Ответа от нас не потребовалось, потому что она говорила все время сама.
— Ну-с, в клуб еще рановато.
С этими словами она достала из своей сумочки сигарету.
Мы взглянули на ее туфли. Каблуки на них были высотой не меньше десяти сантиметров.
— Откуда у тебя такие? — спросил Тито.
— Из обувного магазина, — ответила она. — Или вы подумали, что я покупаю себе туфли в парикмахерской?
Мы уселись под сводом чужого крыльца. Она подстелила себе рекламку.
— А то у меня попа замерзнет, — пояснила она, глубоко вздохнула и добавила: — У меня самая холодная попа в мире. Иногда, когда я лежу ночью в постели, я трогаю свои половинки и чувствую, какие они холодные. Словно две ледышки. Мама говорит, это из-за того, что у меня кровь плохо циркулирует. А она должна бежать, как горный ручеек весной.
Она достала из сумки коробочку «Тик-така». Оранжевый «Тик-так». Пересыпала несколько штук в ладонь и стала распределять.
— Оранжевые — самые вкусные, — сказала она. — Их нужно рассасывать медленно, чтобы оранжевый слой растворился и они стали белыми. Я иногда целыми днями жую «Тик-так». Но я ем также бублики с отрубями, потому что хочу оставаться здоровой. И красивой. Чтобы у меня кожа сияла. Но после бублика с отрубями я угощаю себя «Тик-таком». И чувствую себя счастливой. А когда коробочка наполовину опустеет, можно немного и помузицировать. Вот, послушайте!
И она начала музицировать. Мы тоже музицировали, не меньше двадцати минут. И решили, что когда сегодня ночью ляжем спать, то попросим Бога согреть ей попу. Пусть она будет у нее такой же теплой, как камень, который целый день грелся на солнце, на который садишься вечером, когда он уже немного остыл, чтобы смотреть на деревья.
— Ну, теперь пора в хорватский клуб, — сказала она.
Она расправила юбку.
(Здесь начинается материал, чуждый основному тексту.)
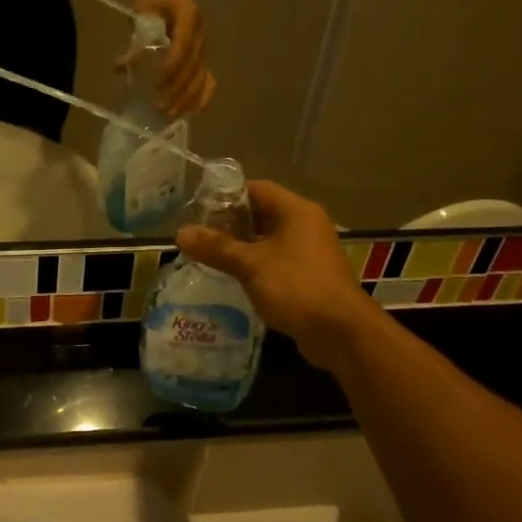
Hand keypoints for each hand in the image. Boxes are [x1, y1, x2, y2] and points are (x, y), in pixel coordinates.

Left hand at [135, 0, 215, 116]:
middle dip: (177, 89)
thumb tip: (120, 68)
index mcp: (189, 16)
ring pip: (200, 77)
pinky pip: (208, 79)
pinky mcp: (202, 58)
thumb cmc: (152, 2)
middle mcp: (200, 33)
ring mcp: (203, 48)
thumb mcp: (141, 14)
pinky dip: (203, 96)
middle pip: (193, 67)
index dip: (173, 66)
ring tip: (170, 115)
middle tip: (160, 107)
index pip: (183, 46)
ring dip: (187, 98)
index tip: (159, 83)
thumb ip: (136, 42)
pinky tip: (196, 112)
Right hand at [177, 181, 377, 373]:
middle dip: (230, 223)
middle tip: (200, 236)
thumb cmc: (296, 287)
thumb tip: (181, 233)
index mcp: (296, 211)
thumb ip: (216, 247)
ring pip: (269, 239)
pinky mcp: (310, 275)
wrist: (340, 332)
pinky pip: (277, 260)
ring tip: (210, 256)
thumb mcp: (250, 265)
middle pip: (262, 213)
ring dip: (242, 246)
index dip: (227, 196)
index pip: (256, 189)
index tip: (200, 210)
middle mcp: (306, 224)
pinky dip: (256, 264)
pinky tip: (234, 277)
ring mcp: (310, 251)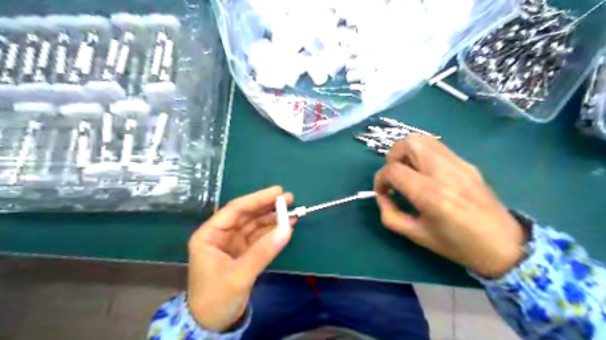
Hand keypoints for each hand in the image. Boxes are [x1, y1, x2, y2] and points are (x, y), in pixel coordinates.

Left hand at [189, 186, 294, 330]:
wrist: (213, 325)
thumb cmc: (216, 298)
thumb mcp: (239, 274)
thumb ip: (264, 250)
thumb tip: (288, 228)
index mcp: (210, 234)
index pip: (235, 210)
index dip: (257, 199)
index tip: (277, 191)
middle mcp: (221, 235)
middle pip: (247, 215)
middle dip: (267, 206)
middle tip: (289, 198)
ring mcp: (233, 244)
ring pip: (255, 225)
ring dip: (272, 219)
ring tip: (292, 211)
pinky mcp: (244, 253)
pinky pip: (260, 238)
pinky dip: (273, 232)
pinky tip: (286, 226)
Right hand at [374, 135, 525, 278]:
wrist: (505, 245)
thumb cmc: (458, 246)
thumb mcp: (416, 235)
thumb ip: (390, 214)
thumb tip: (382, 196)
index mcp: (431, 195)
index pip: (394, 170)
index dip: (380, 179)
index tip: (382, 192)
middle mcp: (444, 172)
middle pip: (407, 143)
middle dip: (392, 157)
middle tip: (395, 177)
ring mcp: (458, 163)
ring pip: (422, 139)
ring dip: (407, 152)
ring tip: (408, 172)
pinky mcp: (467, 162)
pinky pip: (436, 147)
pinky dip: (422, 155)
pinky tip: (426, 174)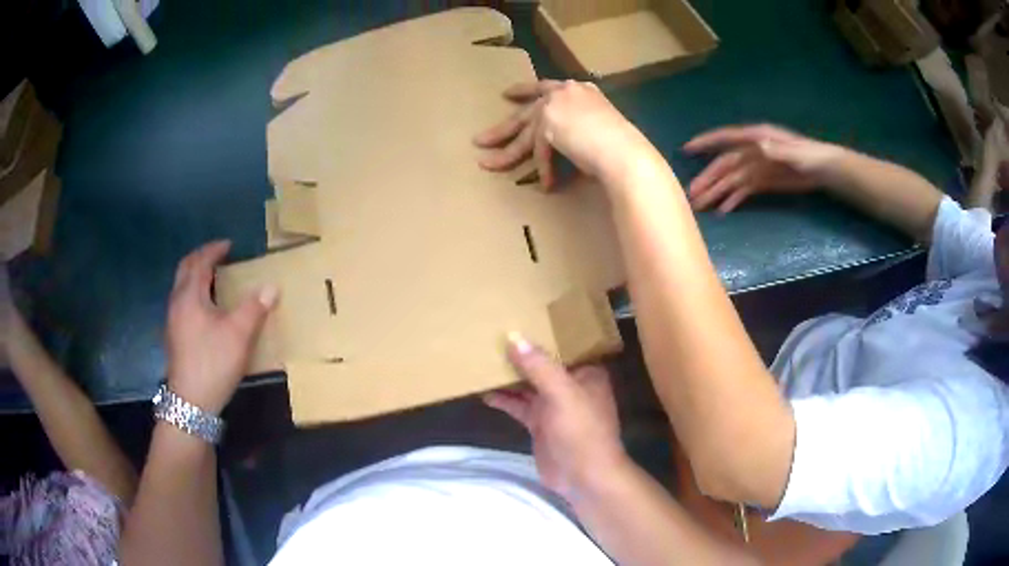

Она шла на каблуках, ничуть не шатаясь, только последний отрезок пути до машины она скинула туфли и крикнула: «Бегом!» И все мы помчались к машине.
По дороге в хорватский клуб у нее четыре раза глохнул мотор.
— Эта развалюха не моя, — сказала она, — слава тебе, Господи!
Мы ехали через район, в котором мы раньше никогда не были. Поль спросил:
— А ты думаешь, Бог все видит? Где бы мы ни были, Бог все видит?
Она ответила на вопрос Поля утвердительно, не переставая соревноваться в скорости с другими машинами.
— У Бога глаза большие, — сказала она. — Такие огромные, что все его узнают на улице. Поэтому он всегда носит темные очки. Глаза у него большие и красные и вечером светятся в темноте. Если подержать возле них сигарету, то она загорится. Такой у него в глазах жар. Он никогда не снимает темные очки, но может сесть рядом, чтобы тебя потискать. Бог любит кого-нибудь потискать. Просто, чтобы разогреться. Бог любит жару. Но если его оттолкнуть, он разозлится. А если сказать: «Отстань, Бог!» — он начнет завывать, как ураган. Он схватит тебя за руку и будет держать так крепко, что ты ее и не вырвешь. Изо рта он достанет сигарету, которую до этого поджег своим взглядом, и прижмет окурок к твоей ладони. Будет прижигать так медленно, что это покажется тебе вечностью, и при этом скажет: «Сука». Бог знает разные грязные слова. И после он сразу же закурит новую сигарету, потому что он — заядлый курильщик.
Мы ехали все быстрее, обогнали спортивную машину.
— Да, — сказала она. — Бог повсюду, и он все видит. Он может отправить вам на пейджер сообщение, а может возникнуть на пороге, и что он тогда скажет, целиком зависит от его настроения. Бог может быть и очень добрым. Тогда он пригласит тебя в очень дорогой ресторан, с видом на озеро или на глубокую долину, очень глубокую и всю в огнях. Если у Бога хорошее настроение, то он не жадный. Ему все по плечу. Он говорит всякие приятные вещи. Он говорит: «Ты самая красивая, самая милая, самая желанная, самая горячая, самая умная, ты лучшая, с тобой ничего не может случиться, ты в безопасности, ты под моей защитой. У тебя самые красивые глаза, самые красивые волосы, одна твоя грудь стоит трех ‘мерсов’ с открытым верхом, и ты всегда вкусно пахнешь. Я тебя нюхаю, потому что ты всегда вкусно пахнешь». И он ныряет под стол, чтобы меня обнюхать. Бог, как собака, нюхает мои ноги и между ног. Официанты не смотрят, отворачиваются в сторону, потому что Бог дает щедрые чаевые.
Она говорила все это, пока мы ехали на большой скорости по шоссе.